Physical characteristics
- • location: Near Ramberg
- • coordinates: 49°17′00″N 7°59′29″E﻿ / ﻿49.28333°N 7.99139°E
- • elevation: ca. 364 m above sea level (NN)
- • location: Confluence: with the Eußerbach into the Eisbach
- • coordinates: 49°13′48″N 7°59′53″E﻿ / ﻿49.23000°N 7.99806°E
- • elevation: ca. 174 m above sea level (NN)
- Length: 7.46 km
- Basin size: 14.813 km²

Basin features
- Progression: Eisbach→ Queich→ Rhine→ North Sea
- Landmarks: Small towns: Annweiler am Trifels; Villages: Ramberg, Dernbach;
- • left: Waltersbach, Ohlsbach, Leinbach

= Dernbach (Eisbach) =

River in Germany

The Dernbach (/de/) is a river in the district of Südliche Weinstraße in the German state of Rhineland-Palatinate. It is 7.46 kilometres long and forms the left-hand, northern headstream of the Eisbach.

== Course ==
The southern part of the Dernbach runs through the central Palatine Forest. Its source is located on the eastern slopes of the Langentalkopf, the summit of which is 526 m above sea level. From its origin, the Dernbach flows in a mainly southerly direction and picks up the waters of several other small streams as well as the Waltersbach, which is just several hundred metres long and joins it from the north, before reaching the village of Ramberg. In the village itself the Ohlsbach empties into it from the east. Next, the Dernbach flows through its eponymous village where, at the northern edge of the settlement, it is joined by the Leinbach coming from the east.

Below the Vogelstockerhof farm, in the parish of Annweiler am Trifels, the Dernbach merges with the Eußerbach, which arrives from the right coming from the northwest, to form the Eisbach, a feeder of the Rhine tributary, the Queich.

== Sights ==
In the forests around the Dernbach valley lie the ruins of three castles: Meistersel, Neuscharfeneck and Ramburg; and on the other side of the Modenbach valley are the ruins of a fourth: Frankenfelsen.

EXERCISE DATA:
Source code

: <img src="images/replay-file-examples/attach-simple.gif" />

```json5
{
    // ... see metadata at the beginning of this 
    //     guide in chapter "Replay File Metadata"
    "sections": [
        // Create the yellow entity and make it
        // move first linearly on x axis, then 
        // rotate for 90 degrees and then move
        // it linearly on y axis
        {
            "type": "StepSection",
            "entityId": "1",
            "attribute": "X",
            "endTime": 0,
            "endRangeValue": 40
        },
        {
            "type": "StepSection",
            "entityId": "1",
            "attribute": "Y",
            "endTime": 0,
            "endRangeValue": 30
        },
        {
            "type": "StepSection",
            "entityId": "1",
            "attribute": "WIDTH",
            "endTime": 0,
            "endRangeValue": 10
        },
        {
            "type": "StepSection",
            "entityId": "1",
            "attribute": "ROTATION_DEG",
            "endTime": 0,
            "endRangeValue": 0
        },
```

ACTIVITIES:
1 – Output the passage of the Dernbach article between "Basin features" and "of the Eisbach.", inclusive.
2 – According to the Dernbach article, below which farm does the Dernbach merge with the Eußerbach?
None of the records are needed to work with the Dernbach article.

WRITTEN RESPONSES:
1 –
Basin features
- Progression: Eisbach→ Queich→ Rhine→ North Sea
- Landmarks: Small towns: Annweiler am Trifels; Villages: Ramberg, Dernbach;
- • left: Waltersbach, Ohlsbach, Leinbach

= Dernbach (Eisbach) =

River in Germany

The Dernbach (/de/) is a river in the district of Südliche Weinstraße in the German state of Rhineland-Palatinate. It is 7.46 kilometres long and forms the left-hand, northern headstream of the Eisbach.

2 – The Vogelstockerhof farm.